Longtime Phillies broadcaster Harry Kalas died at 1:20 p.m. ET on Monday, shortly after collapsing in the team’s broadcast booth before the series opener against the Nationals.
“We lost Harry. I’ve been 39 years with the Phillies and 39 years with Harry and, as I said in this clubhouse, we lost our voice today,” said team president and CEO David Montgomery at about 1:50 p.m. outside the team’s clubhouse. “He has loved our game and made just a tremendous contribution to our sport and certainly to our organization.”
The 73-year old Kalas was found in the team’s broadcast booth around 12:30 p.m. and was taken to George Washington University Medical Center. Team officials quickly cleared the locker room and talked with the Phillies.

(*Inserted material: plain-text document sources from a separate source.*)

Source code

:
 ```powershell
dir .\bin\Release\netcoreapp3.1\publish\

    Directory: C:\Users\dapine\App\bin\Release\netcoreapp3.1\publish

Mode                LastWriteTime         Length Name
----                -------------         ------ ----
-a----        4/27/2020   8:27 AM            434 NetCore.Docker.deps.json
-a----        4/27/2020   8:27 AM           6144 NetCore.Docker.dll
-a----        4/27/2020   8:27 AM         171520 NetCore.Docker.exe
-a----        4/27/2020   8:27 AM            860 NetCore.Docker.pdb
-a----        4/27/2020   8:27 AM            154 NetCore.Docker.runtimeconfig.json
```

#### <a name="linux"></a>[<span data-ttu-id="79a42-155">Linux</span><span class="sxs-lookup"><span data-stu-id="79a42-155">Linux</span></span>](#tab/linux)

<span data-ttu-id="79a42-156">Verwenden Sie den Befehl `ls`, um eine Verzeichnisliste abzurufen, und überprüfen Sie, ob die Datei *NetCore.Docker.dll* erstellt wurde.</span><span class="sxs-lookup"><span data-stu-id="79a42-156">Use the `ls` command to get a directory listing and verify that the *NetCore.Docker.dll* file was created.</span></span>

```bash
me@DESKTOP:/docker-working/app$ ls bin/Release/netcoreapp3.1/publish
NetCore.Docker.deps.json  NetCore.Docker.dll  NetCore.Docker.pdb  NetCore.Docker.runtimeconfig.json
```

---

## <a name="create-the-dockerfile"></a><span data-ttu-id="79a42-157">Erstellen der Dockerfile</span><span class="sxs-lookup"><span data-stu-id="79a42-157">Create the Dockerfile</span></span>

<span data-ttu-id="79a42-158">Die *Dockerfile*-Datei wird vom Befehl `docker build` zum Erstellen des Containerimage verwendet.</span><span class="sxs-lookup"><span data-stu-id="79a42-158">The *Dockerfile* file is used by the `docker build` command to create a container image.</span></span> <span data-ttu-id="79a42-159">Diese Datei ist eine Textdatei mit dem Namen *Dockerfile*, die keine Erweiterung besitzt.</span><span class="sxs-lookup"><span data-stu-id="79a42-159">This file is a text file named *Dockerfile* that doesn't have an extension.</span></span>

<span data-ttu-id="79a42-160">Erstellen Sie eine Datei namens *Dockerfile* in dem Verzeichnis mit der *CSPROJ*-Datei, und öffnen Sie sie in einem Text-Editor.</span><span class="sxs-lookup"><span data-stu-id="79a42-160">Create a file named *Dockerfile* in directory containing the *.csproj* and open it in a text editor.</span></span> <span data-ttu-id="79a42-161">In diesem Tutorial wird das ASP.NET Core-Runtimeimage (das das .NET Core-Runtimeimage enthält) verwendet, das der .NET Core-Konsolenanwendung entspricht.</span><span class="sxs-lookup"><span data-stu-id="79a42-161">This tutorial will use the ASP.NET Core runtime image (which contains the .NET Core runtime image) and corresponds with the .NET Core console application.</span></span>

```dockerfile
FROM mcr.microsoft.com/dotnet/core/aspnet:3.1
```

Here’s a statement from Bud Selig:
“Major League Baseball has lost one of the great voices of our generation. Harry Kalas was an outstanding ambassador for the game, first as an original member of the Houston Astros’ broadcast team in 1965 and, beginning in 1971, as the voice of the Philadelphia Phillies.
“Baseball announcers have a special bond with their audience, and Harry represented the best of baseball not only to the fans of the Phillies, but to fans everywhere. On behalf of all of Major League Baseball, I express my dearest sympathy to Harry’s wife, Eileen, and his three sons, Todd, Brad and Kane.”
Our condolences go out to the family and Phillies organization.